Uses compatible function approximation,

\[ \nabla_{\mathbf{w}} A_{\mathbf{w}}(s,a) = \nabla_{\theta} \log \pi_{\theta}(s,a) \]

So the natural policy gradient simplifies,

\[ \begin{align*} \nabla_{\theta} J(\theta) &= \mathbb{E}_{\pi_{\theta}} \big[ \nabla_{\theta} \log \pi_{\theta}(s,a) \; A^{\pi_{\theta}}(s,a) \big] \\[2pt] &= \mathbb{E}_{\pi_{\theta}} \Big[ \nabla_{\theta} \log \pi_{theta}(s,a) \, \nabla_{\theta} \log \pi_{\theta}(s,a)^\top \Big] \mathbf{w} \\[2pt] &= G_{\theta} \, \mathbf{w}\\[2pt] {\color{red}{\nabla_{\theta}^{\text{nat}} J(\theta)}} & {\color{red}{= \mathbf{w}}} \end{align*} \]

i.e. update actor parameters in direction of critic parameters \(\mathbf{w}\)

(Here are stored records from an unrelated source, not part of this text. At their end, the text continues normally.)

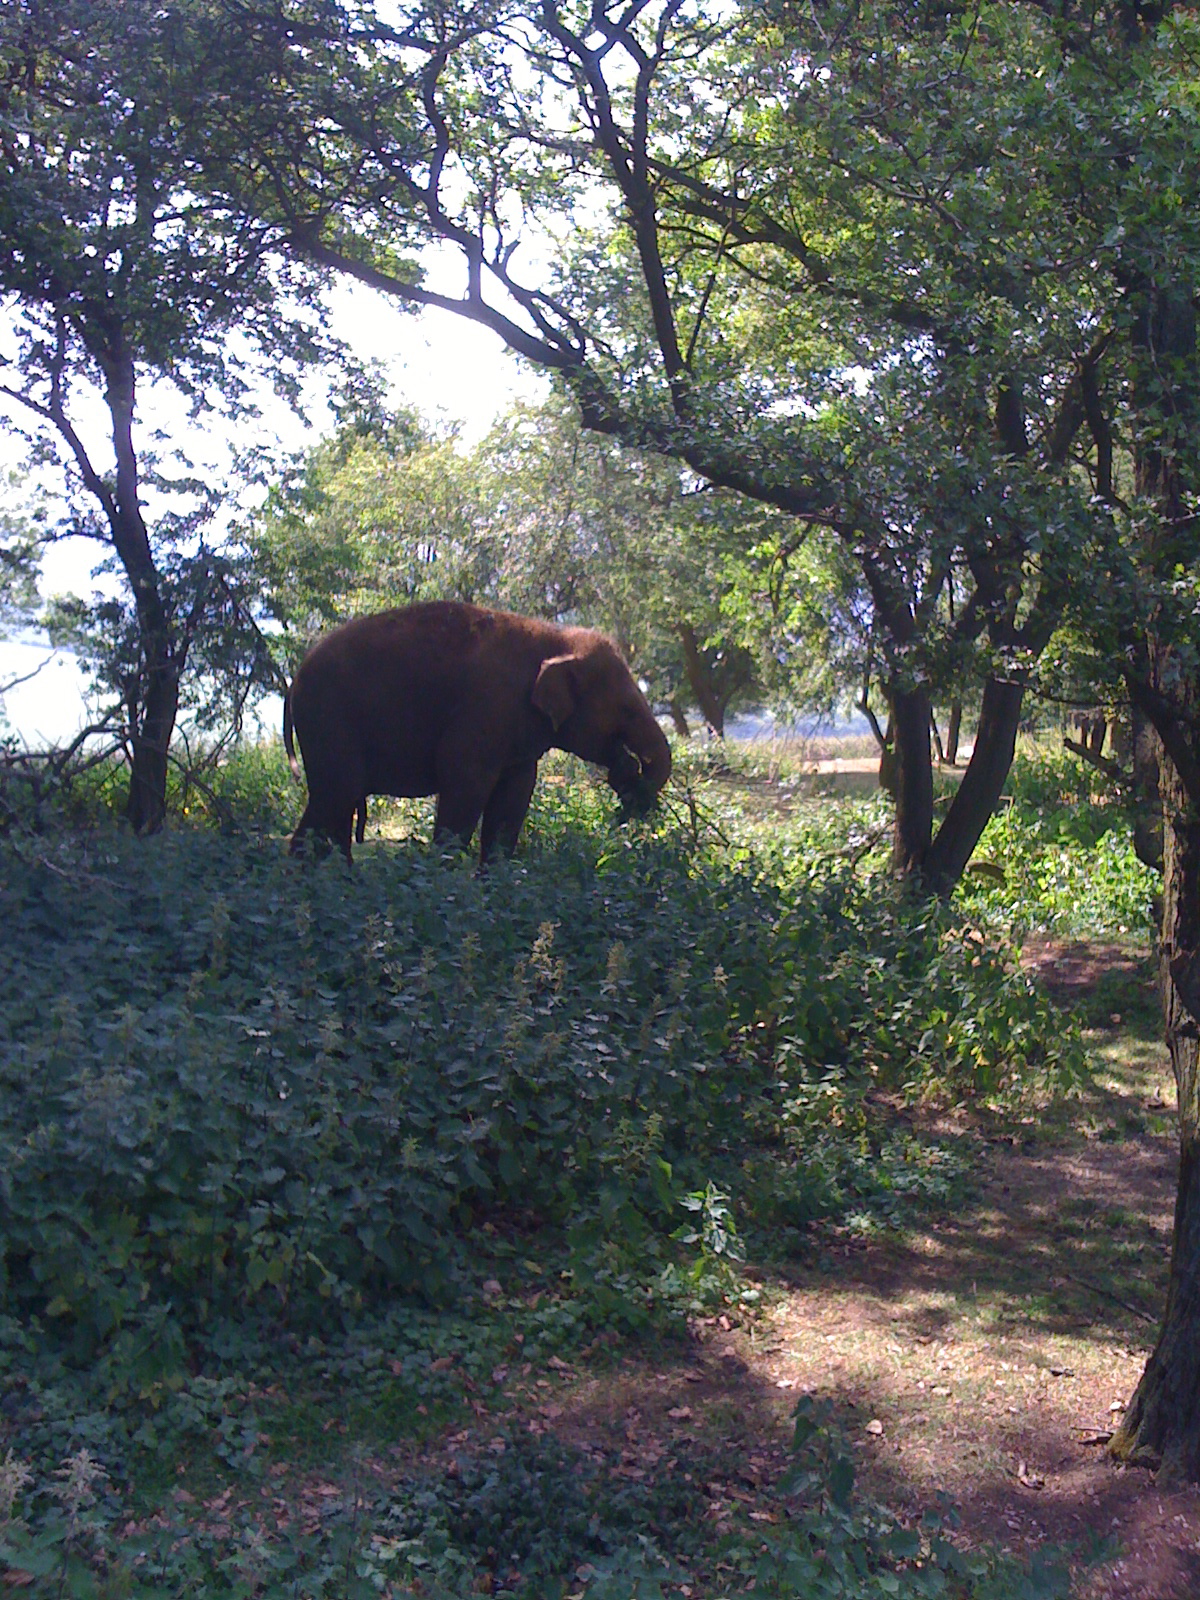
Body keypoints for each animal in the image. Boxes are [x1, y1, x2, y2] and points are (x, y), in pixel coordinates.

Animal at [283, 601, 672, 863]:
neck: (556, 637)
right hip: (328, 718)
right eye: (627, 709)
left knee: (333, 805)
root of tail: (293, 682)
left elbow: (514, 797)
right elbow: (465, 782)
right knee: (337, 795)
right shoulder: (484, 709)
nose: (628, 771)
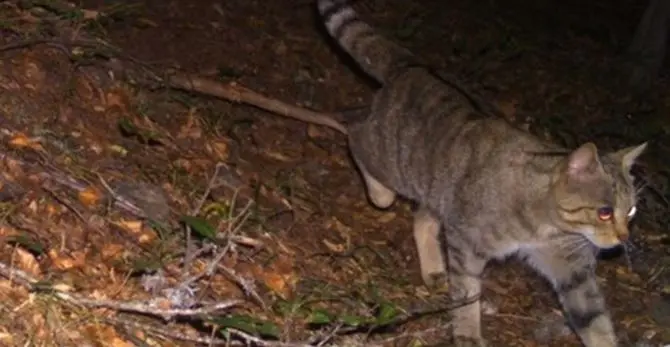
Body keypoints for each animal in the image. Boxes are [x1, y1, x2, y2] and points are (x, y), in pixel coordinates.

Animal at [318, 1, 648, 346]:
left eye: (631, 210)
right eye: (604, 212)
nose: (624, 237)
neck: (547, 224)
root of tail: (414, 65)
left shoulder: (573, 273)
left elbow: (596, 323)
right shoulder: (466, 245)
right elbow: (466, 296)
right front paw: (467, 334)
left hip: (439, 188)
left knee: (422, 218)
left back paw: (432, 269)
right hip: (395, 164)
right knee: (355, 136)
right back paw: (377, 186)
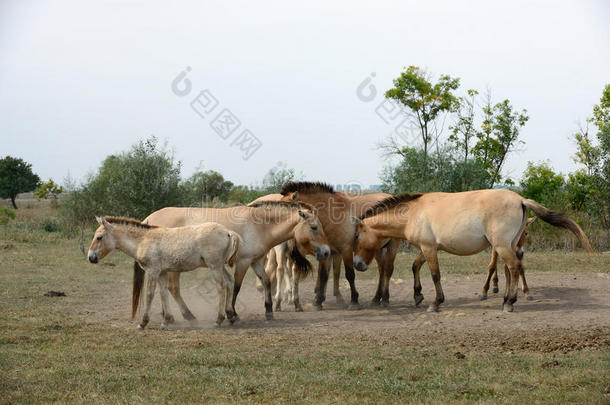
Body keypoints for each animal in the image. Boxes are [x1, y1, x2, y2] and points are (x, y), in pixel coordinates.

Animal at [135, 201, 330, 322]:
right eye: (314, 227)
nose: (326, 252)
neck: (259, 225)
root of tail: (149, 218)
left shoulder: (255, 261)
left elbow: (266, 281)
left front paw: (269, 311)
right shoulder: (243, 262)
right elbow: (236, 286)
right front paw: (233, 314)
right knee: (173, 288)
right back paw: (187, 316)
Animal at [350, 189, 592, 312]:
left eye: (357, 236)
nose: (357, 264)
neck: (413, 212)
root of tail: (520, 200)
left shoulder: (429, 248)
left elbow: (435, 275)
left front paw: (435, 302)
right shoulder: (427, 247)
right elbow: (415, 266)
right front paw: (418, 295)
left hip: (502, 246)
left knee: (514, 267)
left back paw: (509, 302)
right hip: (510, 245)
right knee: (510, 270)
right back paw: (506, 298)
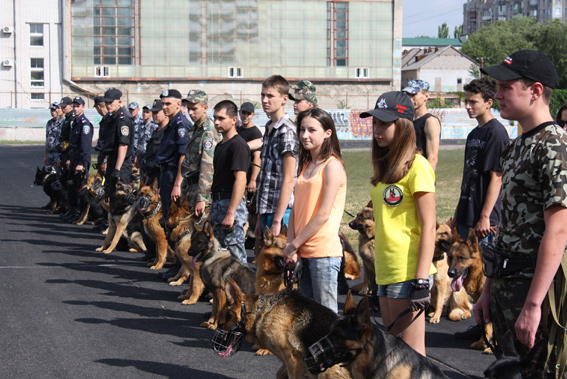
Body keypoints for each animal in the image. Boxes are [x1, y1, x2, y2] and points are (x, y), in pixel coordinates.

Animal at [217, 280, 350, 379]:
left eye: (221, 323)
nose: (217, 346)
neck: (259, 311)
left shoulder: (291, 357)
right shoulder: (288, 360)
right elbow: (279, 373)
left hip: (326, 368)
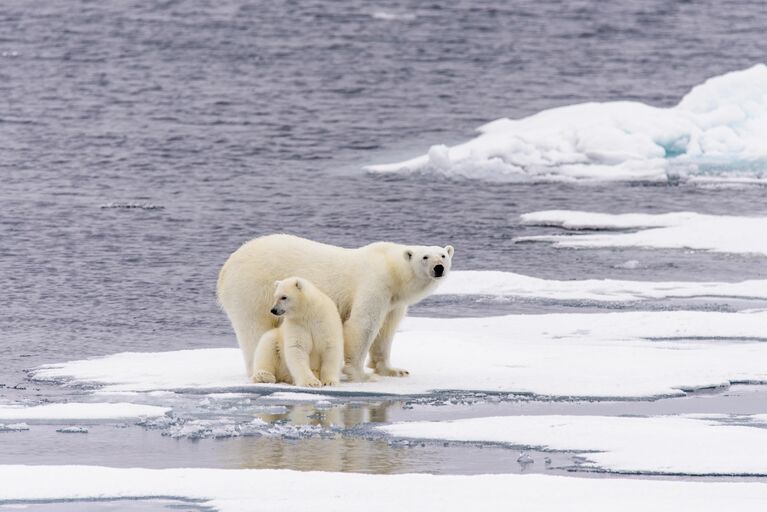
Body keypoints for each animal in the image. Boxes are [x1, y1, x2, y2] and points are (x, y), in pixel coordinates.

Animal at [218, 234, 456, 382]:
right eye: (425, 257)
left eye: (443, 255)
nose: (438, 268)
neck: (391, 268)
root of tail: (225, 268)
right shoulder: (375, 283)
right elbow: (363, 325)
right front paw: (360, 374)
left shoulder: (393, 300)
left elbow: (386, 331)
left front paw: (394, 370)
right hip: (254, 291)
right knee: (254, 329)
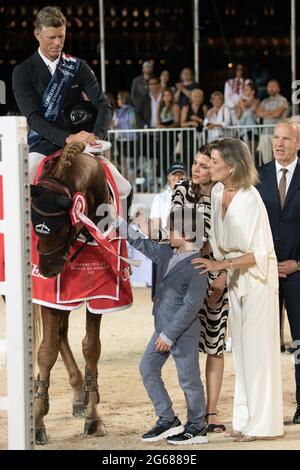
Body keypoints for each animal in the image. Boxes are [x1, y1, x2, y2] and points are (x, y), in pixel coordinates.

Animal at [30, 143, 116, 444]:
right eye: (33, 224)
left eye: (60, 227)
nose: (46, 271)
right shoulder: (49, 298)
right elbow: (46, 351)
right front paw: (37, 421)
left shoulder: (100, 297)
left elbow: (91, 348)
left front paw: (93, 417)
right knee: (56, 337)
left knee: (63, 334)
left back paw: (83, 395)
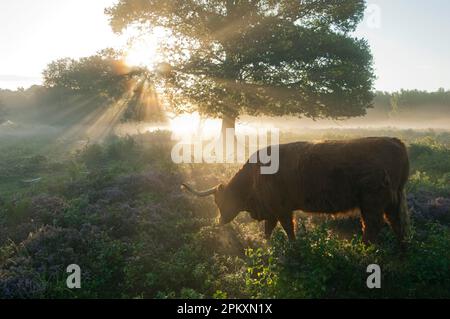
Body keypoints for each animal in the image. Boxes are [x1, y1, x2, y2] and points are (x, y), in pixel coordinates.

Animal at [183, 138, 412, 245]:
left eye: (219, 202)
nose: (219, 221)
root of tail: (395, 141)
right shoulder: (272, 210)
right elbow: (269, 230)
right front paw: (267, 247)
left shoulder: (281, 208)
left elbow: (287, 228)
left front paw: (293, 248)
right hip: (393, 200)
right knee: (397, 223)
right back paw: (402, 251)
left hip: (373, 201)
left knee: (373, 226)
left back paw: (364, 250)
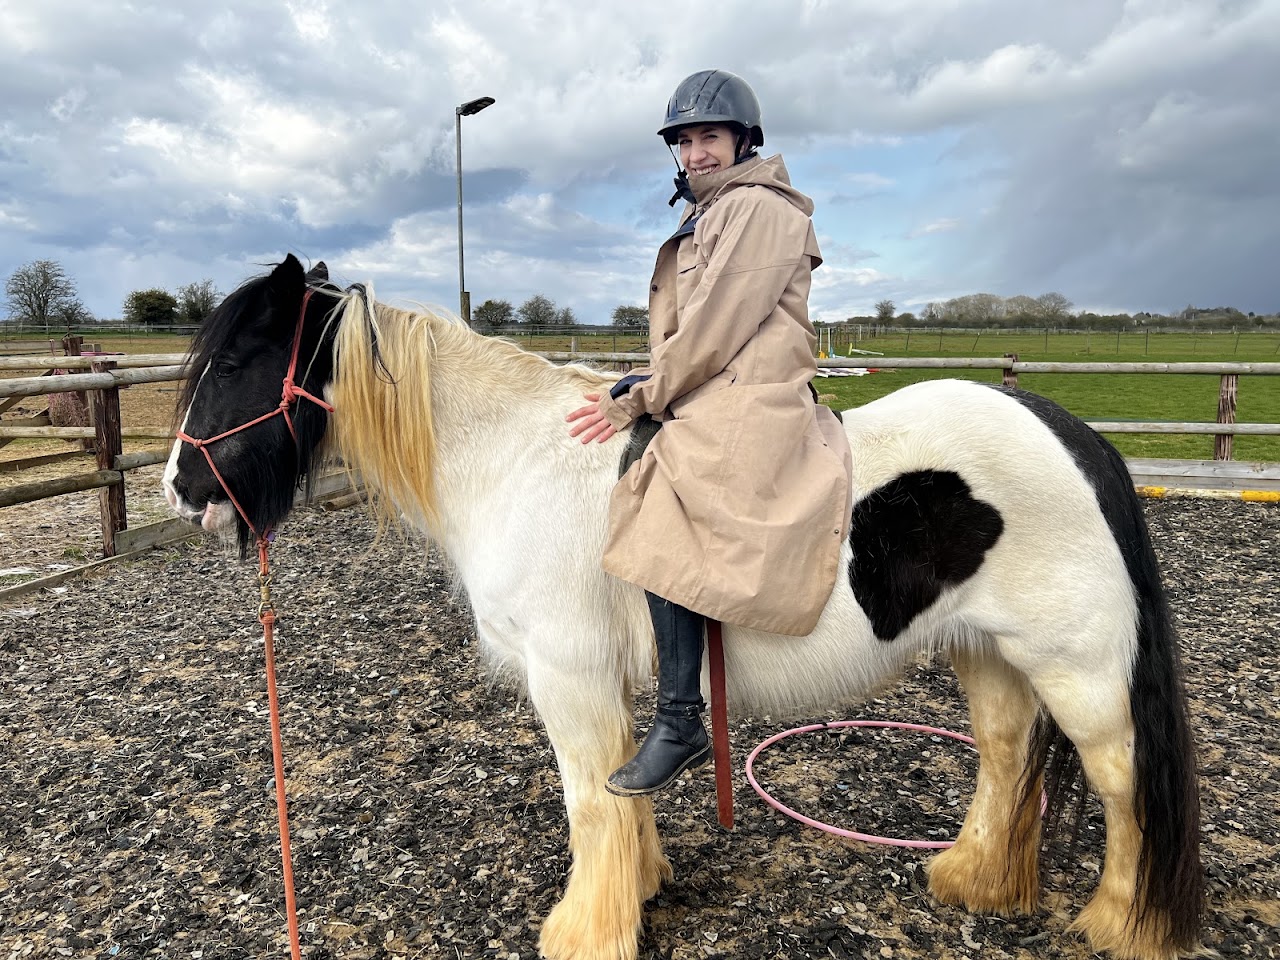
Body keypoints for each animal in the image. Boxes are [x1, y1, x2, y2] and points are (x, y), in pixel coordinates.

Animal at [163, 254, 1203, 960]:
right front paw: (642, 889)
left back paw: (1122, 923)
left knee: (1121, 783)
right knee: (1006, 755)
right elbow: (626, 791)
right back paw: (974, 879)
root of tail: (1076, 435)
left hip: (1078, 670)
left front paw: (585, 930)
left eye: (235, 363)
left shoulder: (568, 678)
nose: (181, 487)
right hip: (987, 652)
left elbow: (590, 801)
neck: (517, 458)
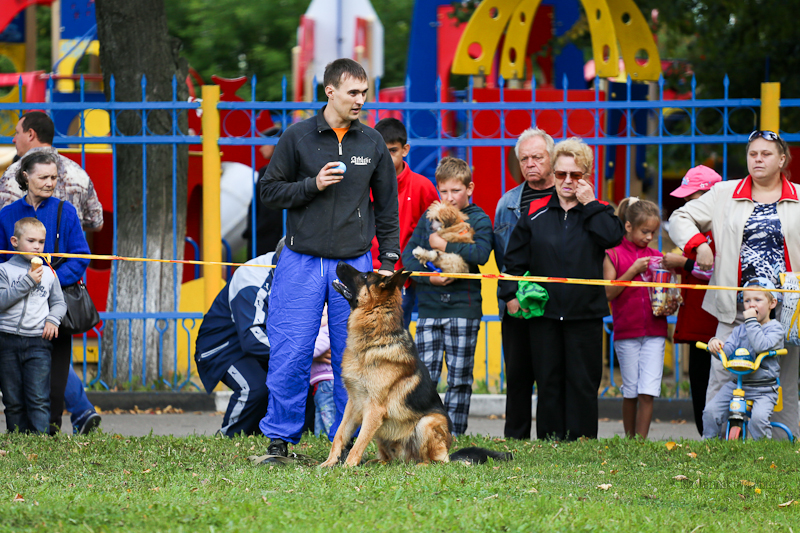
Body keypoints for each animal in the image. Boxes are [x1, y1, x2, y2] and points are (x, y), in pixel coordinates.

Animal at [319, 263, 512, 467]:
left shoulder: (374, 410)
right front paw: (329, 463)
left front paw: (347, 466)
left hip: (428, 422)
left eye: (364, 276)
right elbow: (340, 434)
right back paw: (378, 462)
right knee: (390, 458)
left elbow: (359, 442)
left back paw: (420, 465)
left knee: (435, 461)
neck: (374, 339)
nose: (339, 263)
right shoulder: (353, 404)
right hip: (384, 436)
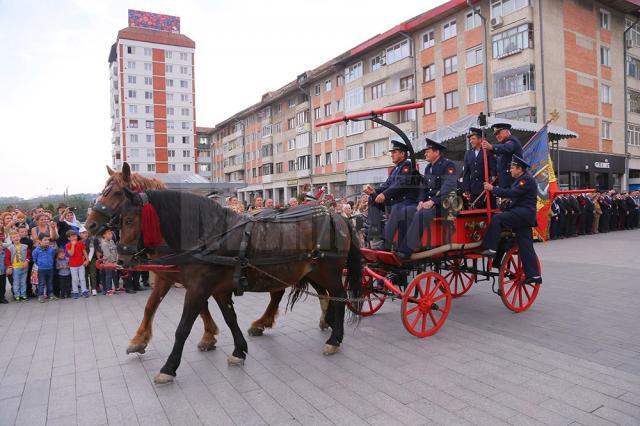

Natural Policy Gradient—Parameterisation Invariant

  • The black contours show level sets of equal performance \(J(\theta)\)
  • The blue arrows show the ordinary gradient ascent direction for each point in parameter space (not orthogonal to the contours, behave irregularly across space)
  • The red arrows are the natural gradient directions (ascent directions are orthogonal to contours and smoothly distributed)
  • Natural gradient respects geometry of probability distributions—it finds steepest ascent direction measured in policy (distributional) space, not raw parameter space

Natural Actor Critic in Snake Domain

  • The dynamics are nonlinear and continuous—a good test of policy gradient methods.

Natural Actor Critic in Snake Domain (2)

  • The geometry of the corridor causes simple gradient updates to oscillate or diverge, but natural gradients (which adapt to curvature via the Fisher matrix independent of parameters) make stable, efficient progress.